*** Block opens ***

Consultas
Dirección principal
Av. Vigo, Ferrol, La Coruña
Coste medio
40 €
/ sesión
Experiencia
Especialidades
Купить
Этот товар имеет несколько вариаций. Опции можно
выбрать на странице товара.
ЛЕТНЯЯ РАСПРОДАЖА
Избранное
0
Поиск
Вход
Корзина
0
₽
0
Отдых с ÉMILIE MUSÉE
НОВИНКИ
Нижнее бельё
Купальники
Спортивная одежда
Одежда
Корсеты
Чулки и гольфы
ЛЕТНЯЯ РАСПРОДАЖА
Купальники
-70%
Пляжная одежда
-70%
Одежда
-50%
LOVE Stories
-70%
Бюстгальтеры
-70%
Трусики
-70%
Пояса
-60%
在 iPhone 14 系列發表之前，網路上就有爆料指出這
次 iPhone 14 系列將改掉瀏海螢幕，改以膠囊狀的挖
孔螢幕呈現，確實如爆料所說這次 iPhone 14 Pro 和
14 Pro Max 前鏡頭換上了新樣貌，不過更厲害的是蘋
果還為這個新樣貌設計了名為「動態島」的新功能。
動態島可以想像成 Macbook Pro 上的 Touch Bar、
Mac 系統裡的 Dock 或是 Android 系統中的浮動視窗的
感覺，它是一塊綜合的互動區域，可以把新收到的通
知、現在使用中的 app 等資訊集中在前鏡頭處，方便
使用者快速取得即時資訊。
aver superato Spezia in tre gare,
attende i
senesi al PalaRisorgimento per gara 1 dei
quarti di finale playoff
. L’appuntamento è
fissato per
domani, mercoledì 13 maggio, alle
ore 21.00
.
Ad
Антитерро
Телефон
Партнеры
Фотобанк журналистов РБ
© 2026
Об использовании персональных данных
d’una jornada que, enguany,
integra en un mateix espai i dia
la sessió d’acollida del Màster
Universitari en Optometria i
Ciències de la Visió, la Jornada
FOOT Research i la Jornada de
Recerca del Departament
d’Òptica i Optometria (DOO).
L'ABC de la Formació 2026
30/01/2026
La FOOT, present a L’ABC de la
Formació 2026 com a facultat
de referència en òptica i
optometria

*** Block closes ***

WORK REQUEST:
Reproduce all of the material above, substituting "Бикини" for each instance of "Купальники" and leaving every other line and word unchanged.

ANSWER SPACE:
Consultas
Dirección principal
Av. Vigo, Ferrol, La Coruña
Coste medio
40 €
/ sesión
Experiencia
Especialidades
Купить
Этот товар имеет несколько вариаций. Опции можно
выбрать на странице товара.
ЛЕТНЯЯ РАСПРОДАЖА
Избранное
0
Поиск
Вход
Корзина
0
₽
0
Отдых с ÉMILIE MUSÉE
НОВИНКИ
Нижнее бельё
Бикини
Спортивная одежда
Одежда
Корсеты
Чулки и гольфы
ЛЕТНЯЯ РАСПРОДАЖА
Бикини
-70%
Пляжная одежда
-70%
Одежда
-50%
LOVE Stories
-70%
Бюстгальтеры
-70%
Трусики
-70%
Пояса
-60%
在 iPhone 14 系列發表之前，網路上就有爆料指出這
次 iPhone 14 系列將改掉瀏海螢幕，改以膠囊狀的挖
孔螢幕呈現，確實如爆料所說這次 iPhone 14 Pro 和
14 Pro Max 前鏡頭換上了新樣貌，不過更厲害的是蘋
果還為這個新樣貌設計了名為「動態島」的新功能。
動態島可以想像成 Macbook Pro 上的 Touch Bar、
Mac 系統裡的 Dock 或是 Android 系統中的浮動視窗的
感覺，它是一塊綜合的互動區域，可以把新收到的通
知、現在使用中的 app 等資訊集中在前鏡頭處，方便
使用者快速取得即時資訊。
aver superato Spezia in tre gare,
attende i
senesi al PalaRisorgimento per gara 1 dei
quarti di finale playoff
. L’appuntamento è
fissato per
domani, mercoledì 13 maggio, alle
ore 21.00
.
Ad
Антитерро
Телефон
Партнеры
Фотобанк журналистов РБ
© 2026
Об использовании персональных данных
d’una jornada que, enguany,
integra en un mateix espai i dia
la sessió d’acollida del Màster
Universitari en Optometria i
Ciències de la Visió, la Jornada
FOOT Research i la Jornada de
Recerca del Departament
d’Òptica i Optometria (DOO).
L'ABC de la Formació 2026
30/01/2026
La FOOT, present a L’ABC de la
Formació 2026 com a facultat
de referència en òptica i
optometria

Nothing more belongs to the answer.